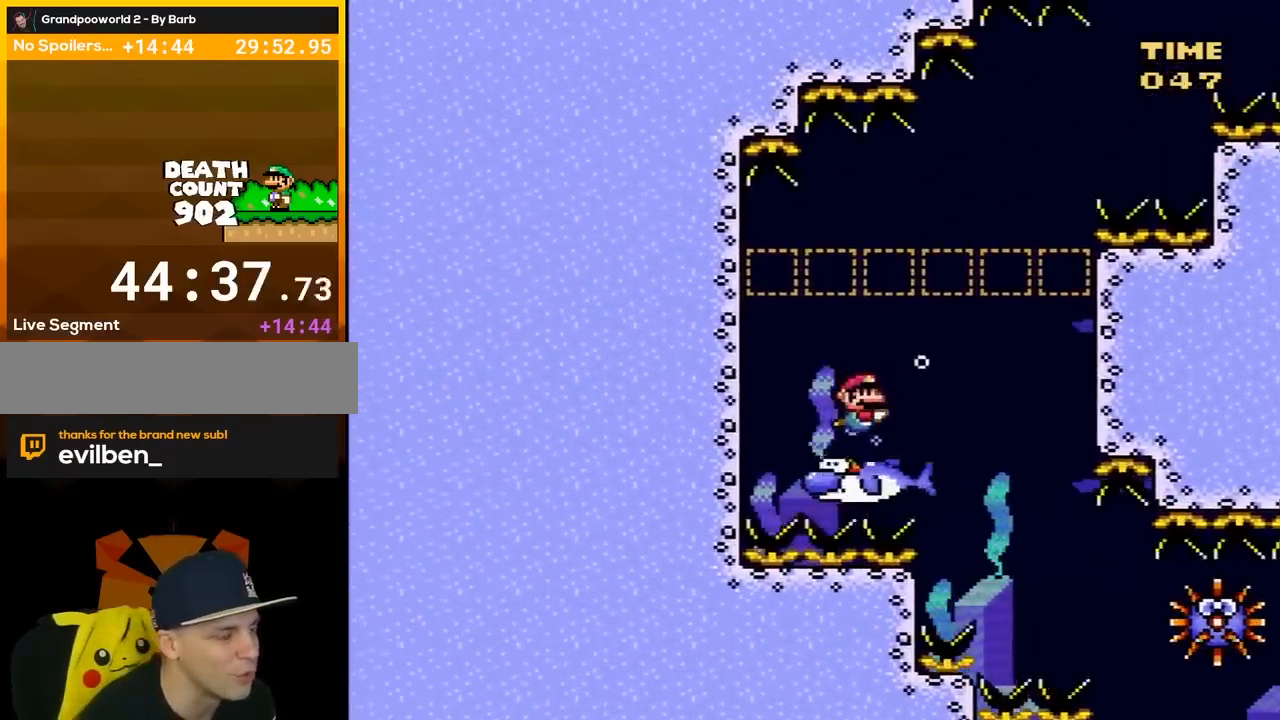
{"buttons": ["Y"], "events": [[67, "DPAD_RIGHT", "up"], [350, "DPAD_RIGHT", "down"], [467, "DPAD_RIGHT", "up"]]}
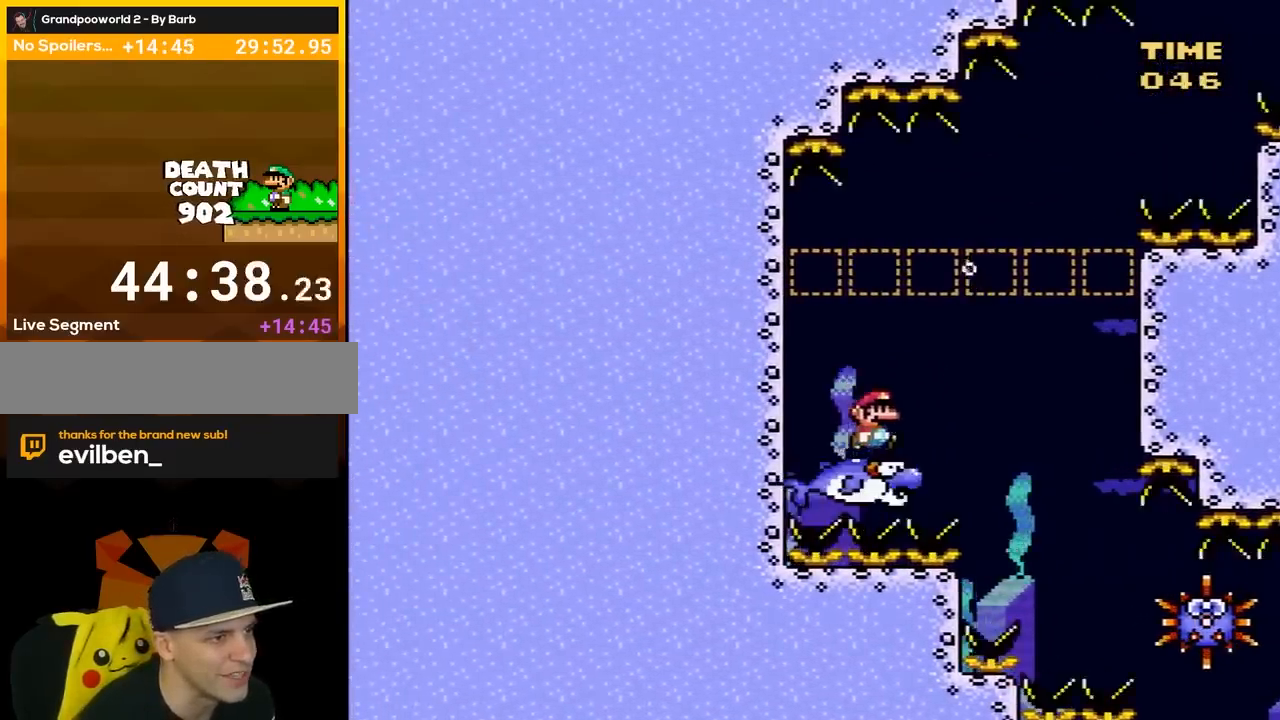
{"buttons": ["Y"], "events": [[317, "DPAD_RIGHT", "down"], [400, "DPAD_RIGHT", "up"]]}
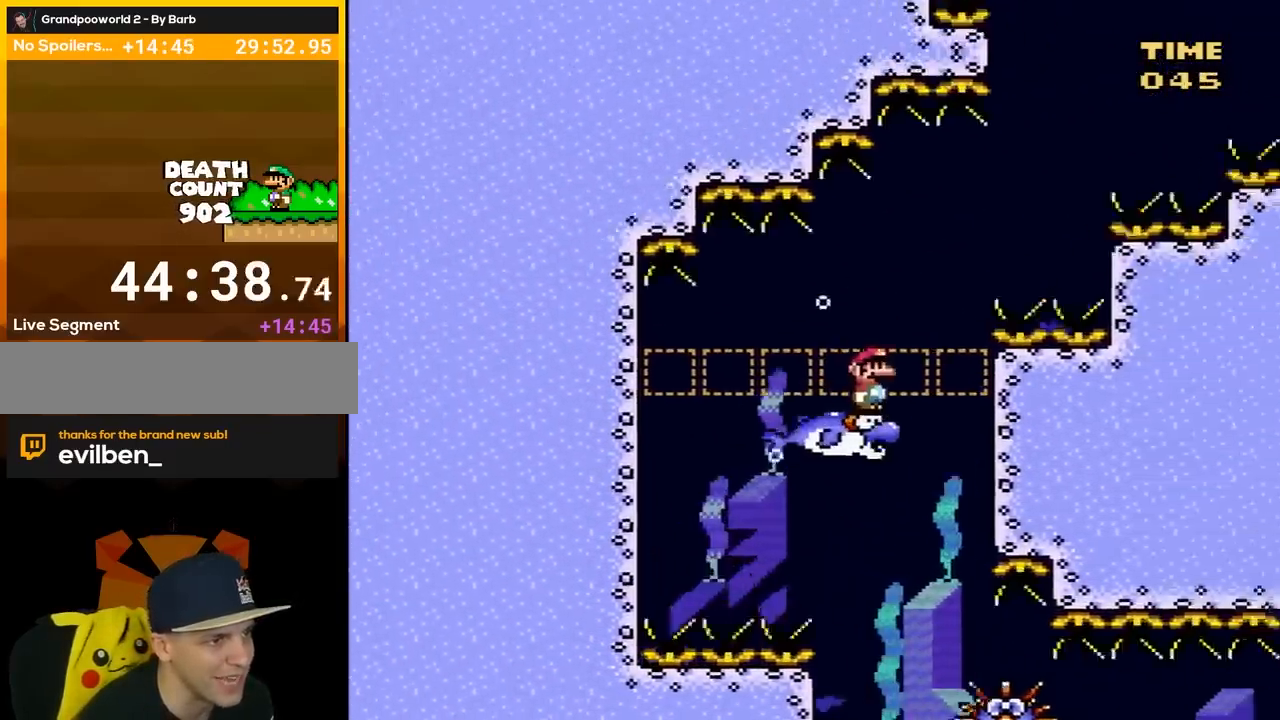
{"buttons": ["Y"], "events": [[67, "DPAD_RIGHT", "down"], [217, "DPAD_RIGHT", "up"], [383, "DPAD_RIGHT", "down"], [467, "DPAD_RIGHT", "up"]]}
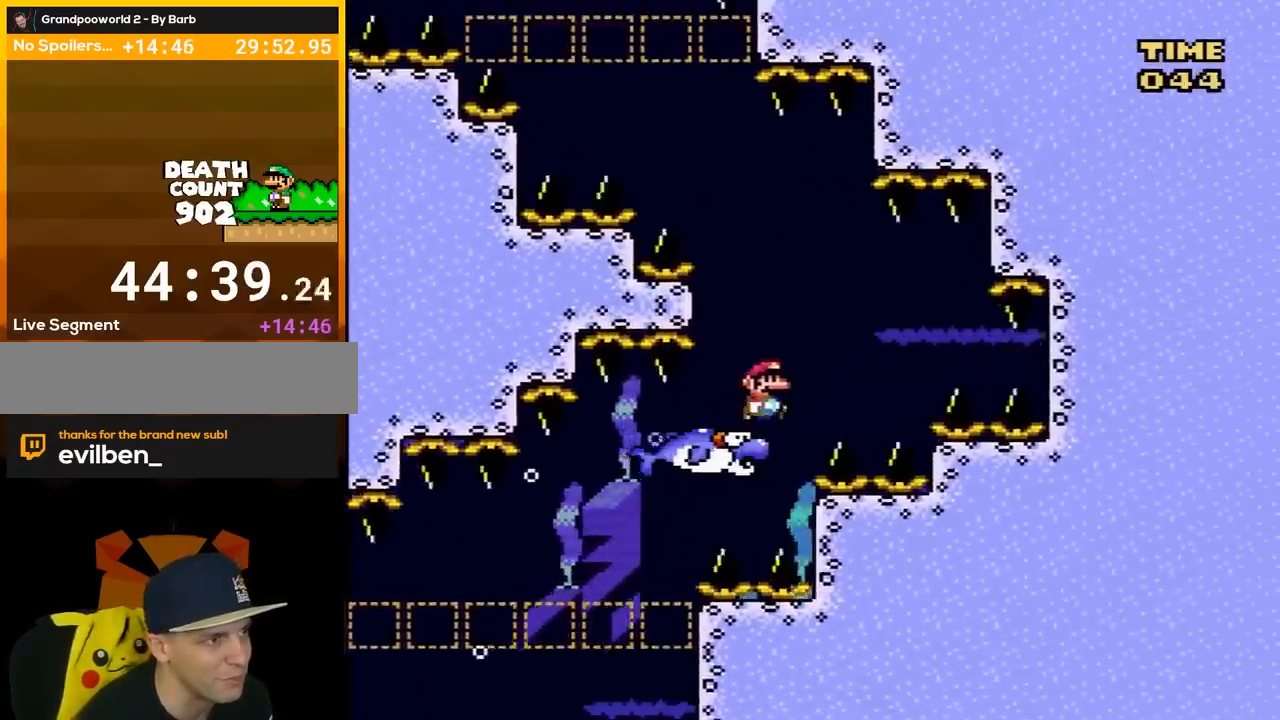
{"buttons": ["Y"], "events": [[67, "DPAD_LEFT", "down"], [433, "DPAD_LEFT", "up"]]}
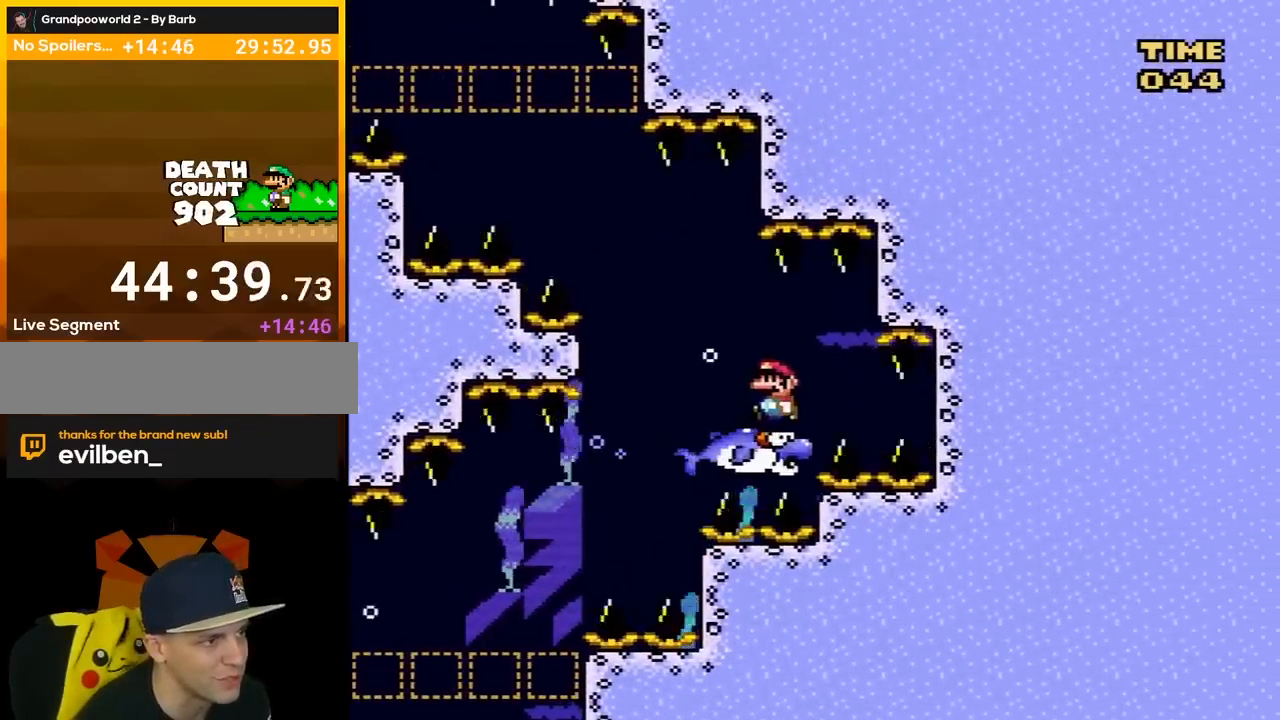
{"buttons": ["Y"], "events": [[100, "DPAD_LEFT", "down"], [183, "DPAD_LEFT", "up"], [350, "DPAD_LEFT", "down"], [450, "DPAD_LEFT", "up"]]}
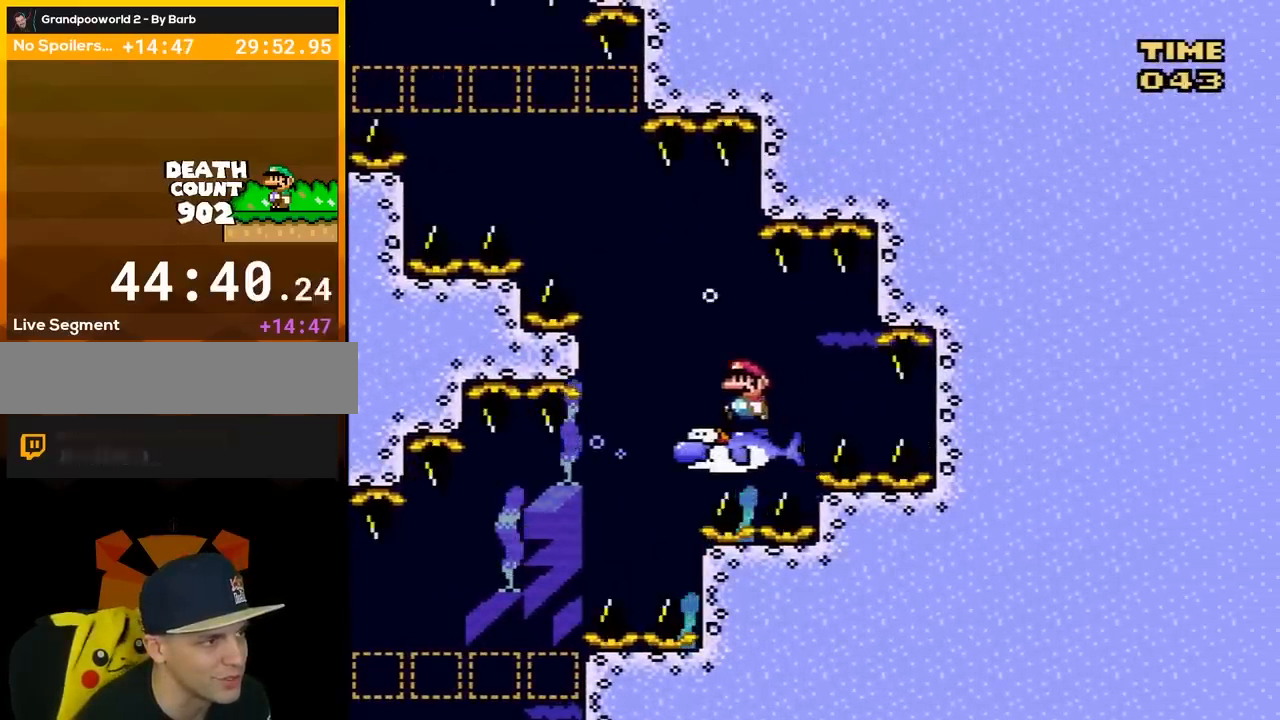
{"buttons": ["Y", "DPAD_LEFT"], "events": [[217, "DPAD_LEFT", "down"], [333, "DPAD_LEFT", "up"], [367, "DPAD_LEFT", "down"]]}
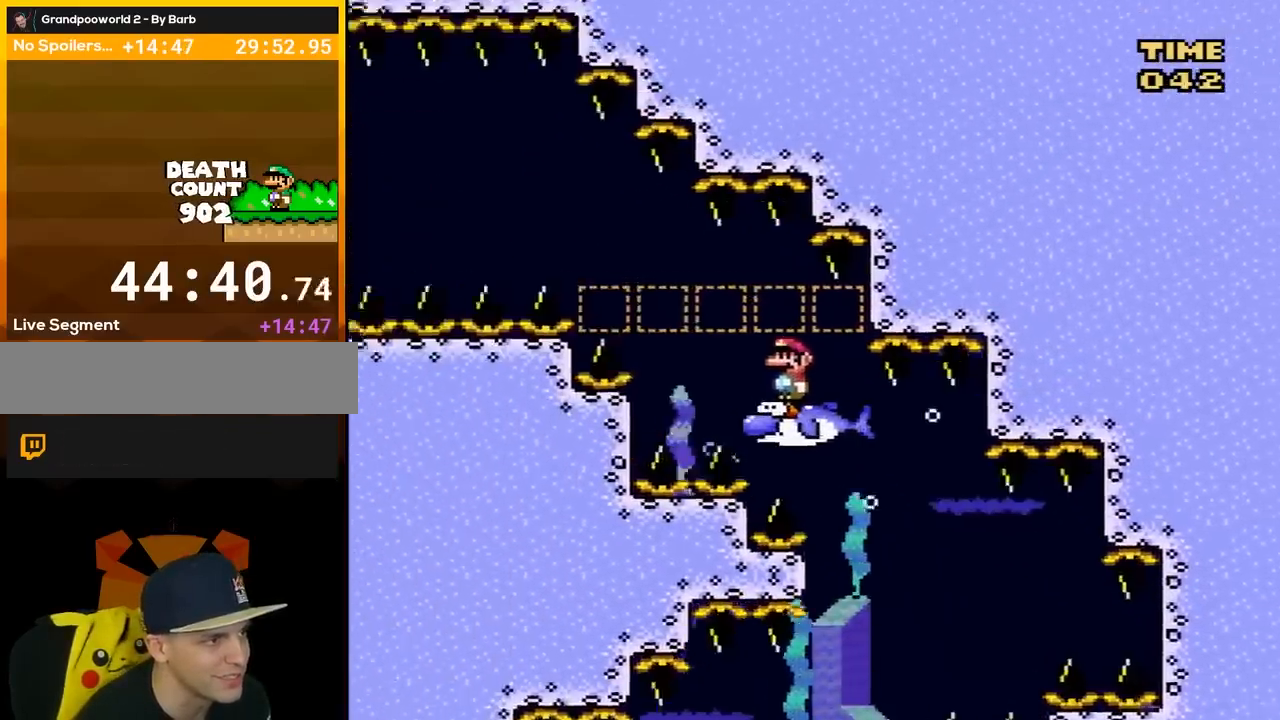
{"buttons": ["Y", "DPAD_LEFT"], "events": [[167, "DPAD_LEFT", "up"], [217, "DPAD_LEFT", "down"]]}
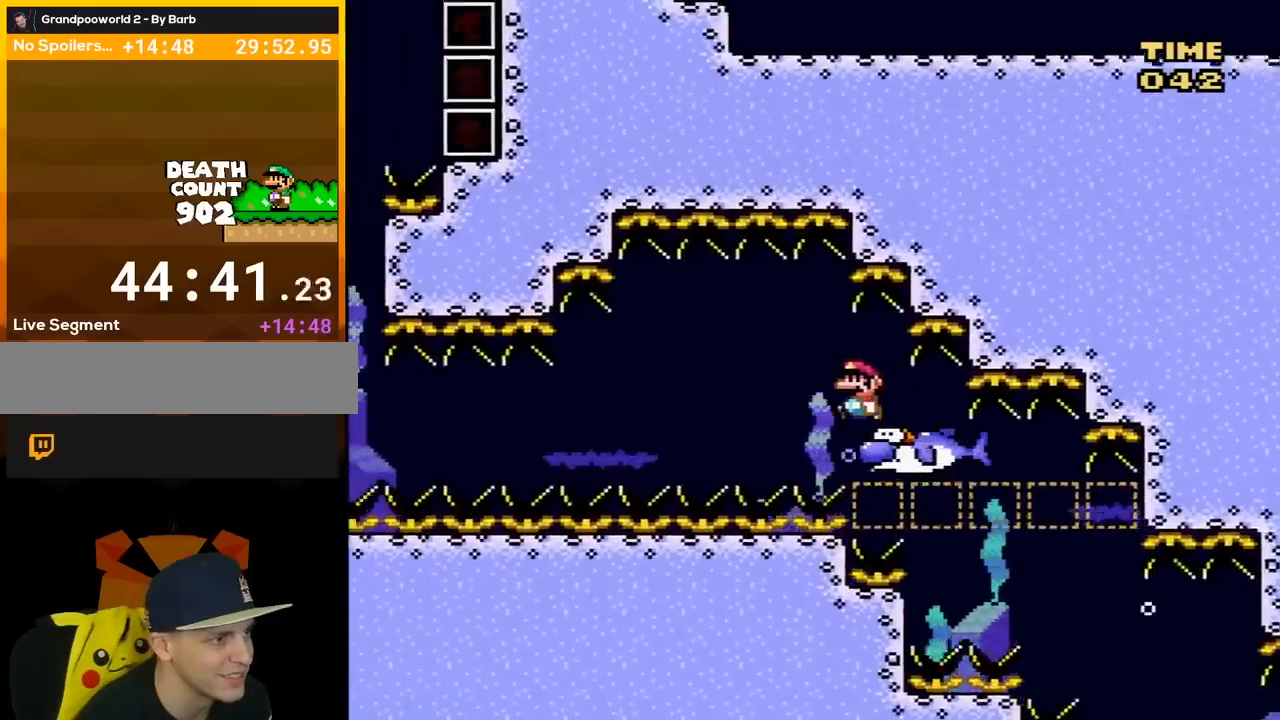
{"buttons": ["Y", "DPAD_LEFT"], "events": []}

### Activity
Go through the data above and transcribe it in full, omitting any image.

### Your solution
{"buttons": ["Y"], "events": [[67, "DPAD_RIGHT", "up"], [350, "DPAD_RIGHT", "down"], [467, "DPAD_RIGHT", "up"]]}
{"buttons": ["Y"], "events": [[317, "DPAD_RIGHT", "down"], [400, "DPAD_RIGHT", "up"]]}
{"buttons": ["Y"], "events": [[67, "DPAD_RIGHT", "down"], [217, "DPAD_RIGHT", "up"], [383, "DPAD_RIGHT", "down"], [467, "DPAD_RIGHT", "up"]]}
{"buttons": ["Y"], "events": [[67, "DPAD_LEFT", "down"], [433, "DPAD_LEFT", "up"]]}
{"buttons": ["Y"], "events": [[100, "DPAD_LEFT", "down"], [183, "DPAD_LEFT", "up"], [350, "DPAD_LEFT", "down"], [450, "DPAD_LEFT", "up"]]}
{"buttons": ["Y", "DPAD_LEFT"], "events": [[217, "DPAD_LEFT", "down"], [333, "DPAD_LEFT", "up"], [367, "DPAD_LEFT", "down"]]}
{"buttons": ["Y", "DPAD_LEFT"], "events": [[167, "DPAD_LEFT", "up"], [217, "DPAD_LEFT", "down"]]}
{"buttons": ["Y", "DPAD_LEFT"], "events": []}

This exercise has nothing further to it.